Liam Dillon

Personal information
- Born: 5 January 1996 (age 30) London, England
- Height: 5 ft 7 in (170 cm)
- Weight: Super-featherweight, Lightweight, Super-lightweight

Boxing career
- Stance: Orthodox

Boxing record
- Total fights: 23
- Wins: 16
- Win by KO: 3
- Losses: 6
- Draws: 1

= Liam Dillon =

English boxer (born 1996)

 Liam Dillon (born 5 January 1996) is an English professional boxer. He is a former British and English super-featherweight champion and has also challenged for the Commonwealth super-featherweight and European super-lightweight titles.

==Career==
A professional since 2017, Dillon won his first pro-title by claiming the vacant Southern Area super-featherweight championship with a seventh round stoppage of David Birmingham at York Hall in London on 9 March 2019.

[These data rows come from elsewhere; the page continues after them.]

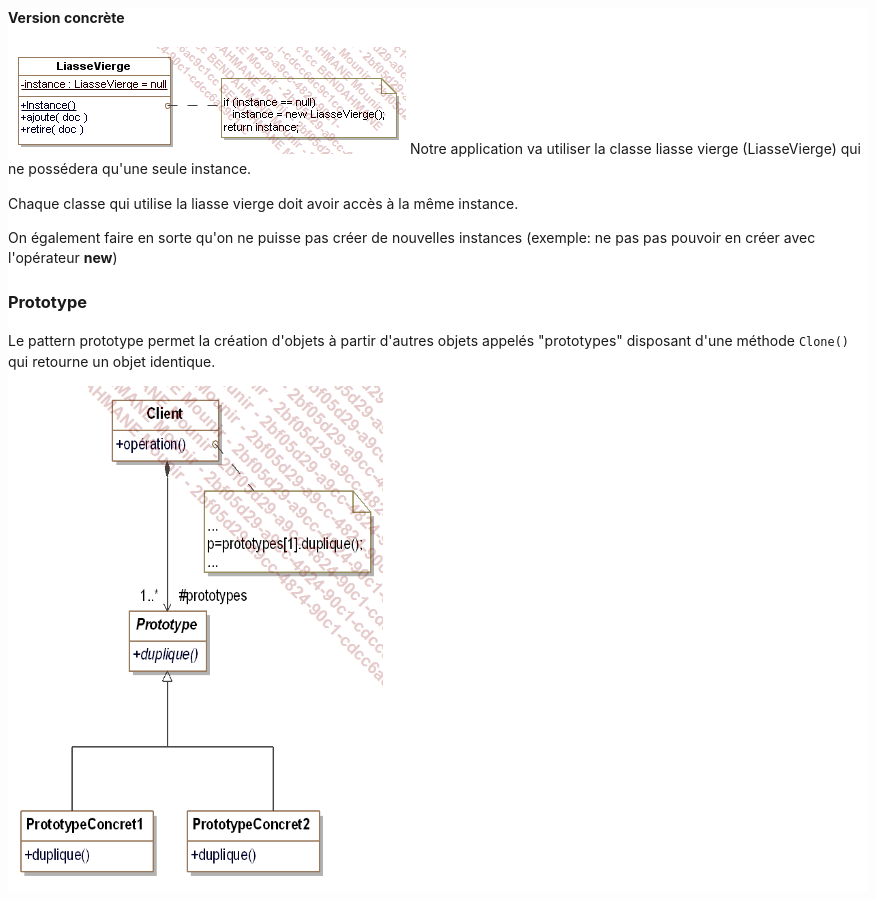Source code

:#### Version concrète
<img src="images/singleton_2.png">
Notre application va utiliser la classe liasse vierge (LiasseVierge) qui ne possédera qu'une seule instance.

Chaque classe qui utilise la liasse vierge doit avoir accès à la même instance.  

On également faire en sorte qu'on ne puisse pas créer de nouvelles instances (exemple: ne pas pas pouvoir en créer avec l'opérateur **new**)  



### Prototype

Le pattern prototype permet la création d'objets à partir d'autres objets appelés "prototypes" disposant d'une méthode `Clone()` qui retourne un objet identique.  

<img src="images/prototype.png" height="500">
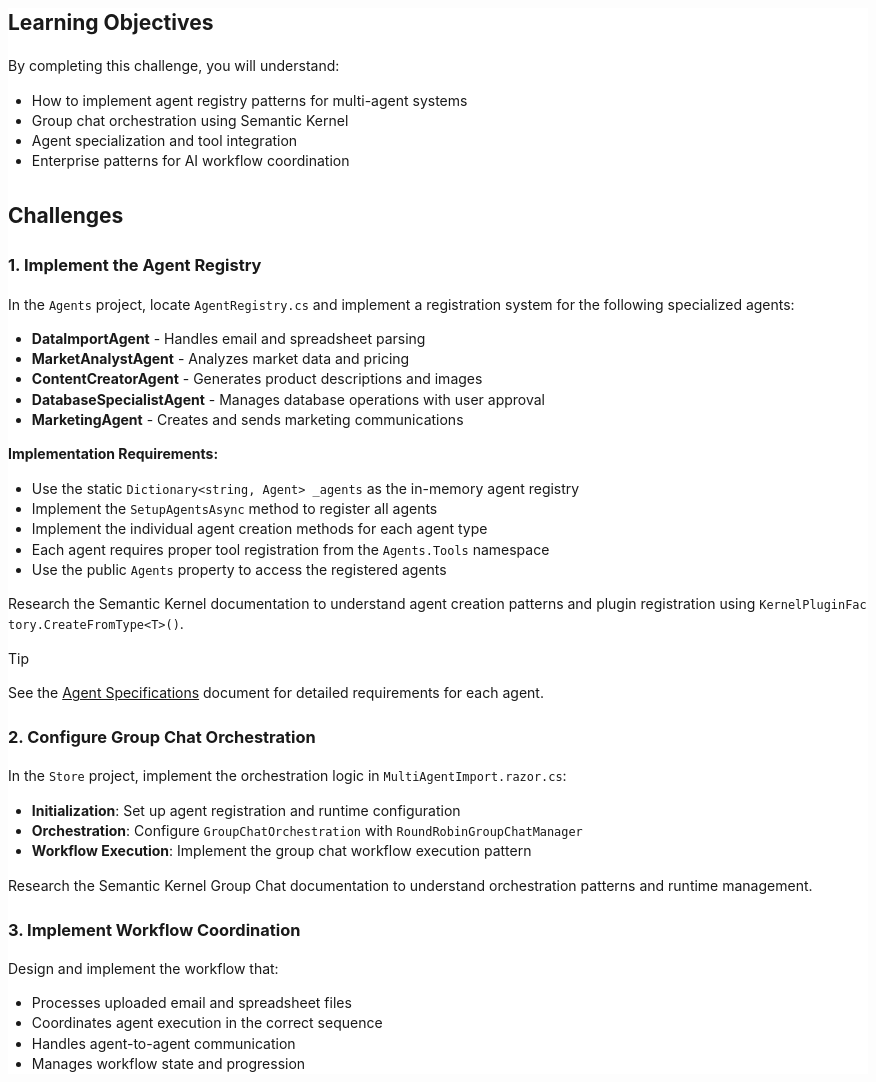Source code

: 
## Learning Objectives

By completing this challenge, you will understand:
- How to implement agent registry patterns for multi-agent systems
- Group chat orchestration using Semantic Kernel
- Agent specialization and tool integration
- Enterprise patterns for AI workflow coordination

## Challenges

### 1. Implement the Agent Registry

In the `Agents` project, locate `AgentRegistry.cs` and implement a registration system for the following specialized agents:

- **DataImportAgent** - Handles email and spreadsheet parsing
- **MarketAnalystAgent** - Analyzes market data and pricing
- **ContentCreatorAgent** - Generates product descriptions and images  
- **DatabaseSpecialistAgent** - Manages database operations with user approval
- **MarketingAgent** - Creates and sends marketing communications

**Implementation Requirements:**
- Use the static `Dictionary<string, Agent> _agents` as the in-memory agent registry
- Implement the `SetupAgentsAsync` method to register all agents
- Implement the individual agent creation methods for each agent type
- Each agent requires proper tool registration from the `Agents.Tools` namespace
- Use the public `Agents` property to access the registered agents

Research the Semantic Kernel documentation to understand agent creation patterns and plugin registration using `KernelPluginFactory.CreateFromType<T>()`.

> [!TIP]
> See the [Agent Specifications](./Resources/Agent-Specifications.md) document for detailed requirements for each agent.

### 2. Configure Group Chat Orchestration

In the `Store` project, implement the orchestration logic in `MultiAgentImport.razor.cs`:

- **Initialization**: Set up agent registration and runtime configuration
- **Orchestration**: Configure `GroupChatOrchestration` with `RoundRobinGroupChatManager`
- **Workflow Execution**: Implement the group chat workflow execution pattern

Research the Semantic Kernel Group Chat documentation to understand orchestration patterns and runtime management.

### 3. Implement Workflow Coordination

Design and implement the workflow that:
- Processes uploaded email and spreadsheet files
- Coordinates agent execution in the correct sequence
- Handles agent-to-agent communication
- Manages workflow state and progression
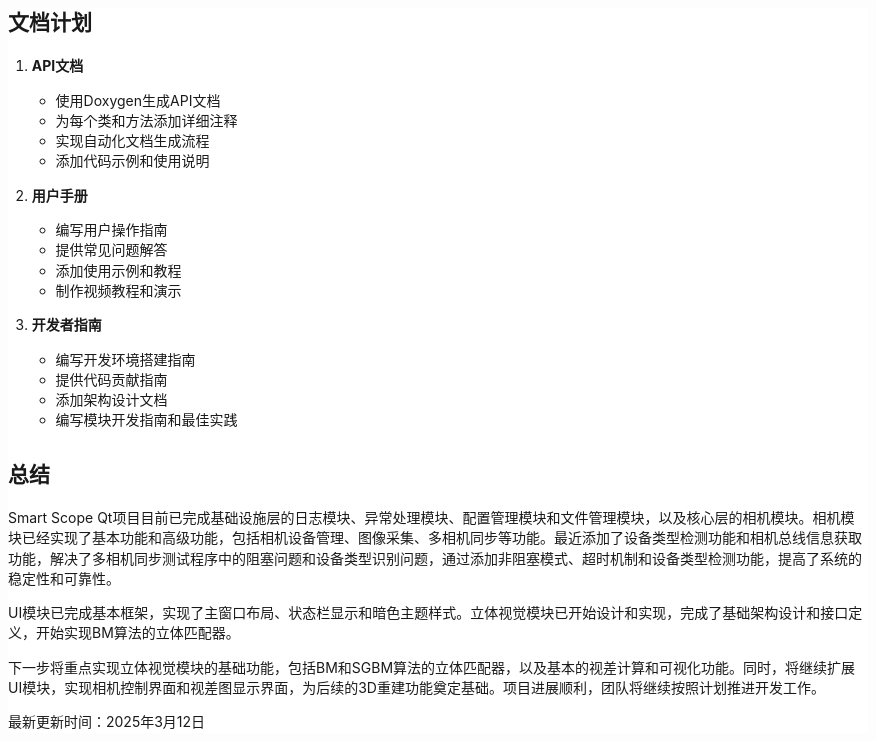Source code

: ## 文档计划

1. **API文档**
   - 使用Doxygen生成API文档
   - 为每个类和方法添加详细注释
   - 实现自动化文档生成流程
   - 添加代码示例和使用说明

2. **用户手册**
   - 编写用户操作指南
   - 提供常见问题解答
   - 添加使用示例和教程
   - 制作视频教程和演示

3. **开发者指南**
   - 编写开发环境搭建指南
   - 提供代码贡献指南
   - 添加架构设计文档
   - 编写模块开发指南和最佳实践

## 总结

Smart Scope Qt项目目前已完成基础设施层的日志模块、异常处理模块、配置管理模块和文件管理模块，以及核心层的相机模块。相机模块已经实现了基本功能和高级功能，包括相机设备管理、图像采集、多相机同步等功能。最近添加了设备类型检测功能和相机总线信息获取功能，解决了多相机同步测试程序中的阻塞问题和设备类型识别问题，通过添加非阻塞模式、超时机制和设备类型检测功能，提高了系统的稳定性和可靠性。

UI模块已完成基本框架，实现了主窗口布局、状态栏显示和暗色主题样式。立体视觉模块已开始设计和实现，完成了基础架构设计和接口定义，开始实现BM算法的立体匹配器。

下一步将重点实现立体视觉模块的基础功能，包括BM和SGBM算法的立体匹配器，以及基本的视差计算和可视化功能。同时，将继续扩展UI模块，实现相机控制界面和视差图显示界面，为后续的3D重建功能奠定基础。项目进展顺利，团队将继续按照计划推进开发工作。

最新更新时间：2025年3月12日 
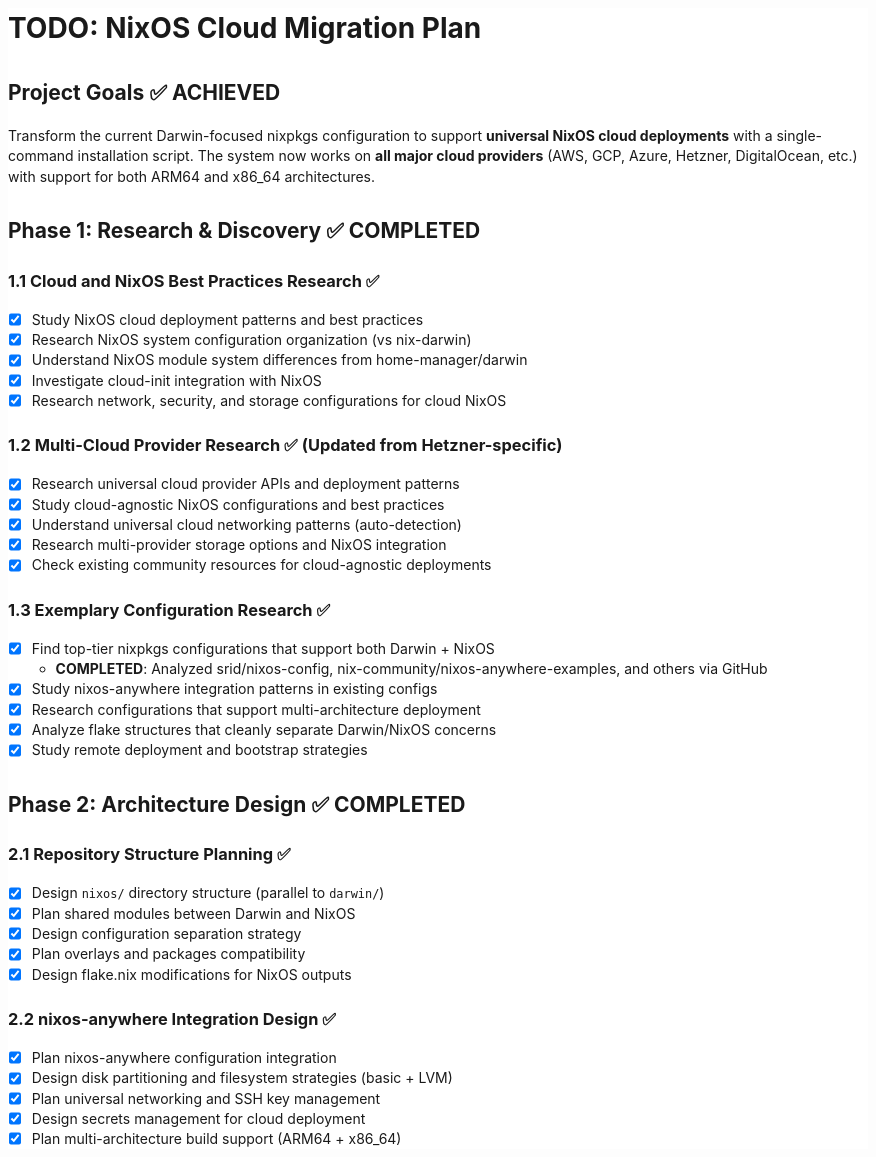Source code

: # TODO: NixOS Cloud Migration Plan

## Project Goals ✅ ACHIEVED

Transform the current Darwin-focused nixpkgs configuration to support **universal NixOS cloud deployments** with a single-command installation script. The system now works on **all major cloud providers** (AWS, GCP, Azure, Hetzner, DigitalOcean, etc.) with support for both ARM64 and x86_64 architectures.

## Phase 1: Research & Discovery ✅ COMPLETED

### 1.1 Cloud and NixOS Best Practices Research ✅
- [x] Study NixOS cloud deployment patterns and best practices
- [x] Research NixOS system configuration organization (vs nix-darwin)
- [x] Understand NixOS module system differences from home-manager/darwin
- [x] Investigate cloud-init integration with NixOS
- [x] Research network, security, and storage configurations for cloud NixOS

### 1.2 Multi-Cloud Provider Research ✅ (Updated from Hetzner-specific)
- [x] Research universal cloud provider APIs and deployment patterns
- [x] Study cloud-agnostic NixOS configurations and best practices
- [x] Understand universal cloud networking patterns (auto-detection)
- [x] Research multi-provider storage options and NixOS integration
- [x] Check existing community resources for cloud-agnostic deployments

### 1.3 Exemplary Configuration Research ✅
- [x] Find top-tier nixpkgs configurations that support both Darwin + NixOS
  - **COMPLETED**: Analyzed srid/nixos-config, nix-community/nixos-anywhere-examples, and others via GitHub
- [x] Study nixos-anywhere integration patterns in existing configs
- [x] Research configurations that support multi-architecture deployment
- [x] Analyze flake structures that cleanly separate Darwin/NixOS concerns
- [x] Study remote deployment and bootstrap strategies

## Phase 2: Architecture Design ✅ COMPLETED

### 2.1 Repository Structure Planning ✅
- [x] Design `nixos/` directory structure (parallel to `darwin/`)
- [x] Plan shared modules between Darwin and NixOS
- [x] Design configuration separation strategy
- [x] Plan overlays and packages compatibility
- [x] Design flake.nix modifications for NixOS outputs

### 2.2 nixos-anywhere Integration Design ✅
- [x] Plan nixos-anywhere configuration integration
- [x] Design disk partitioning and filesystem strategies (basic + LVM)
- [x] Plan universal networking and SSH key management
- [x] Design secrets management for cloud deployment
- [x] Plan multi-architecture build support (ARM64 + x86_64)
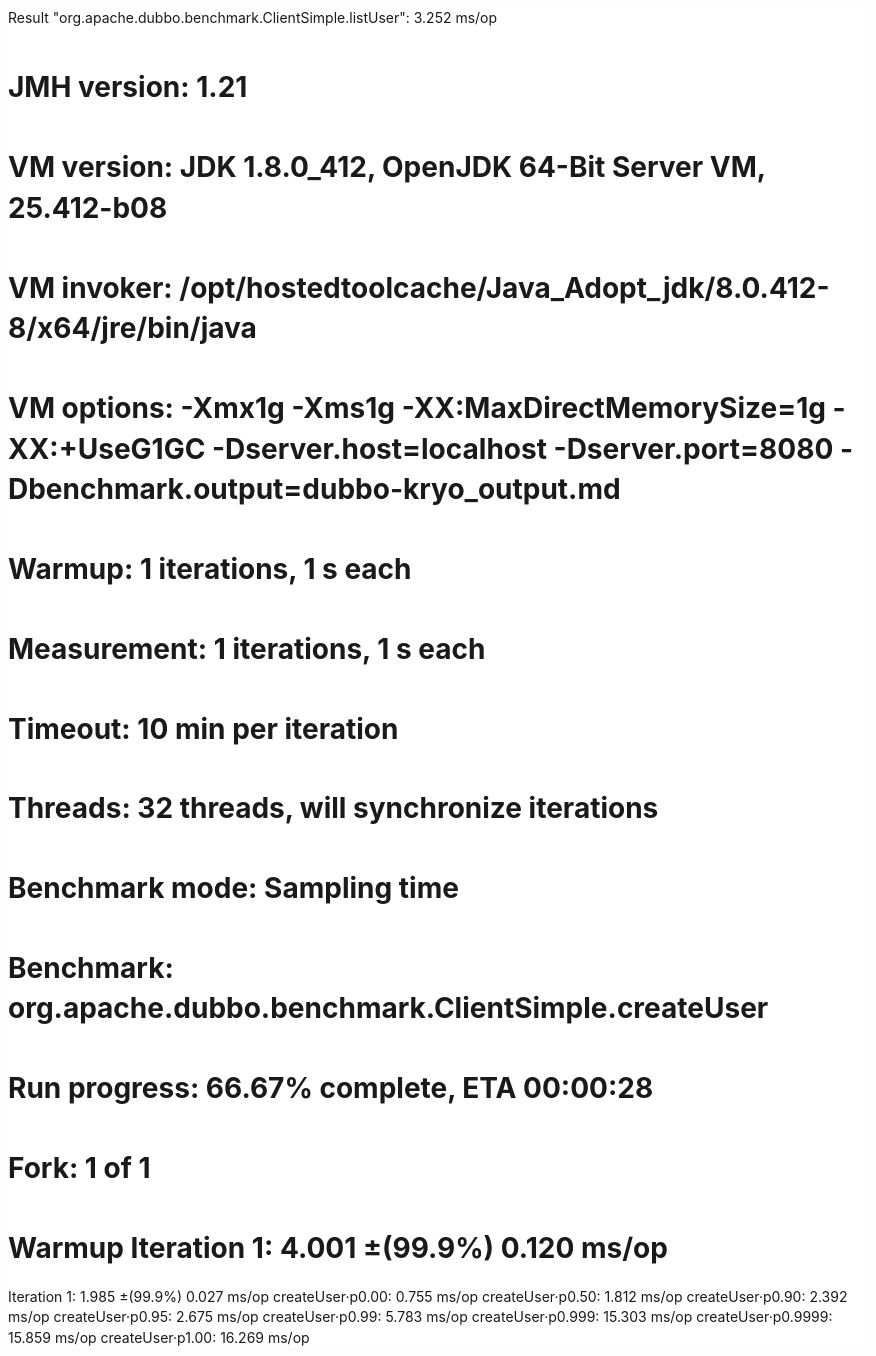 
Result "org.apache.dubbo.benchmark.ClientSimple.listUser":
  3.252 ms/op


# JMH version: 1.21
# VM version: JDK 1.8.0_412, OpenJDK 64-Bit Server VM, 25.412-b08
# VM invoker: /opt/hostedtoolcache/Java_Adopt_jdk/8.0.412-8/x64/jre/bin/java
# VM options: -Xmx1g -Xms1g -XX:MaxDirectMemorySize=1g -XX:+UseG1GC -Dserver.host=localhost -Dserver.port=8080 -Dbenchmark.output=dubbo-kryo_output.md
# Warmup: 1 iterations, 1 s each
# Measurement: 1 iterations, 1 s each
# Timeout: 10 min per iteration
# Threads: 32 threads, will synchronize iterations
# Benchmark mode: Sampling time
# Benchmark: org.apache.dubbo.benchmark.ClientSimple.createUser

# Run progress: 66.67% complete, ETA 00:00:28
# Fork: 1 of 1
# Warmup Iteration   1: 4.001 ±(99.9%) 0.120 ms/op
Iteration   1: 1.985 ±(99.9%) 0.027 ms/op
                 createUser·p0.00:   0.755 ms/op
                 createUser·p0.50:   1.812 ms/op
                 createUser·p0.90:   2.392 ms/op
                 createUser·p0.95:   2.675 ms/op
                 createUser·p0.99:   5.783 ms/op
                 createUser·p0.999:  15.303 ms/op
                 createUser·p0.9999: 15.859 ms/op
                 createUser·p1.00:   16.269 ms/op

At the same venue on 30 November 2019, he fought Youssef Khoumari for the vacant English super-featherweight title. The bout ended in a split draw with one ringside judge scoring in favour of each boxer and the third having it as a tie.

Returning again to York Hall on 9 October 2021, Dillon got his hands on the English title at the second attempt via a majority decision success over Dennis Wahome. Two judges ruled the fight his way 98–92 and 96–94 respectively, while the other had it a 95–95 draw.

He became British super-featherweight champion on 15 July 2023, taking the vacant title thanks to a split decision win against Qais Ashfaq at Vertu Motors Arena in Newcastle. Dillon knocked Ashfaq to the canvas in the fourth and ninth rounds but could not finish him off, so the outcome was decided by the judges with two awarding him the contest 117–110 and 115–112 respectively, while the third favoured his opponent 115–112.

Dillon lost his title in his first defense to Reece Bellotti, whose Commonwealth belt was also on the line when the pair met at Indigo at The O2 in London on 10 February 2024. Bellotti won by unanimous decision.

In his next fight, he challenged WBC super-featherweight International champion Ryan Garner at York Hall on 11 May 2024, losing via unanimous decision.

Dillon faced Pierce O'Leary for the vacant European super-lightweight title at Portman Road in Ipswich on 7 June 2025. He lost via unanimous decision.